You need a bag that can repel water just as well as absorb a fall to the ground. When investing so much money in your camera, an amount should also be used to buy a durable backpack to protect your priceless equipment.
Surprisingly, camera bags are not cheap. For the best shock absorption, waterproofing, comfort, lightweight, and numerous compartments, you must be prepared to pay top dollar. Even though you may just be getting started as a photographer or on a tight budget, that does not mean you can’t keep your equipment safe. Our very first backpack for photographers was a Lowepro.
Most importantly, photographers need to decide what are their exact needs for their camera backpack. While on a budget, it may be necessary to sacrifice durability for comfort. There are other options, however, where you can still get the most out of your equipment and still have enough money to spare.
Cameras, lenses, drones, tripods; all the equipment the average photographer carries around nowadays slowly adds up to the point where they will be buckling under the sheer weight of their backpack. Ours weighs just under 50 lbs – no joke! Many of these bags aim to take the pressure off the wearer’s back to allow freedom of movement.
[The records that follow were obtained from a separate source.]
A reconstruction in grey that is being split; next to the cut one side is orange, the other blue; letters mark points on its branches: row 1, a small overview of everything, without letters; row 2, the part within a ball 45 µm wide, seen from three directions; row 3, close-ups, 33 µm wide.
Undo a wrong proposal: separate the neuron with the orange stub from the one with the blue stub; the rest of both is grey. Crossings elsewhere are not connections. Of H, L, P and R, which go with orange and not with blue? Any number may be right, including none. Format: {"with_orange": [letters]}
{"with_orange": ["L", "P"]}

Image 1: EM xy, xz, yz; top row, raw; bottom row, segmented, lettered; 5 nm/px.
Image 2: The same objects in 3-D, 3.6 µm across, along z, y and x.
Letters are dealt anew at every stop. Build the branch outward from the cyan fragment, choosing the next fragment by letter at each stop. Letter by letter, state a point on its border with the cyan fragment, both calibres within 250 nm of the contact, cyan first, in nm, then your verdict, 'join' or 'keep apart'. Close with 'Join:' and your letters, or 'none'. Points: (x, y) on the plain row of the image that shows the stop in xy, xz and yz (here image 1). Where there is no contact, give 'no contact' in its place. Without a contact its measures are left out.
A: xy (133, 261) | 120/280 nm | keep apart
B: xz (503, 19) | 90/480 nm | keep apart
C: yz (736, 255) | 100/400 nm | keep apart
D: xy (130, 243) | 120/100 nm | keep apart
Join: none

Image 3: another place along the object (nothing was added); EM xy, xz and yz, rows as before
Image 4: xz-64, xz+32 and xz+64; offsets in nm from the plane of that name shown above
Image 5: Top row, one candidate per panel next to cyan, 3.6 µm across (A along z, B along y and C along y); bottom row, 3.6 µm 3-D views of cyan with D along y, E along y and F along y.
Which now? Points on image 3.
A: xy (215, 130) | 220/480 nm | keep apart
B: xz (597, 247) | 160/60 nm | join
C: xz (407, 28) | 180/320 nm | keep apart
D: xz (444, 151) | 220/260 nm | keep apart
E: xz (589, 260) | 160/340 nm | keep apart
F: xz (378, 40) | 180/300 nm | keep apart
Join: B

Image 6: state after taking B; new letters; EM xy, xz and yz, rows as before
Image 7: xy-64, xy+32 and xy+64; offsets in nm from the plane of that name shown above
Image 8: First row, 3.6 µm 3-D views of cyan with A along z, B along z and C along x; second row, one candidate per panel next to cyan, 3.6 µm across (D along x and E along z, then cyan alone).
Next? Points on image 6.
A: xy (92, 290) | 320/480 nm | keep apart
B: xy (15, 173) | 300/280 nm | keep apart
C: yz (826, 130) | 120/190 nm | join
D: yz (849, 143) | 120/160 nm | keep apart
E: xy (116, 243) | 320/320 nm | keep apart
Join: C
Nothing is worse than going on a hike or exploring rooftops and being hindered by the very equipment necessary to get your perfect shot. Taking the strain off of your back and properly distributing the weight in a camera backpack is the game-changer between a miserable trip and an excellent photo shoot.
Many photographers and travelers have painful memories of their backpack’s straps digging into their shoulders and ribs. The constant adjusting and readjusting of the harnesses quickly becomes a nuisance. Itching, twitching under the poorly made material, and lack of padding is sure to ruin any trip.
To truly focus and be immersed in your surroundings, your attention should not be on the pain pressing down on your back. With cushions, a well-built frame, and weight distribution, your camera backpack will be sure to keep your equipment safely without the painful reminder that you carry several pounds of equipment on your back.
Ease of Access
Many photographers may overlook when choosing their camera backpack how easily they can access their equipment when suddenly running across the perfect shot. Many people may stumble with taking off their bag and then fumbling with the zippers until, finally, the opportunity has slipped through their fingers.
Modern camera bags not only have your cameras and lenses organized in such a way that they are ready to be pulled out at a moment’s notice, but today’s bags even have the ability to swing around on a belt, allowing access without even having to set down your luggage. Some of the best pictures are those that are not planned; therefore, it is critical to always have your tools ready at hand.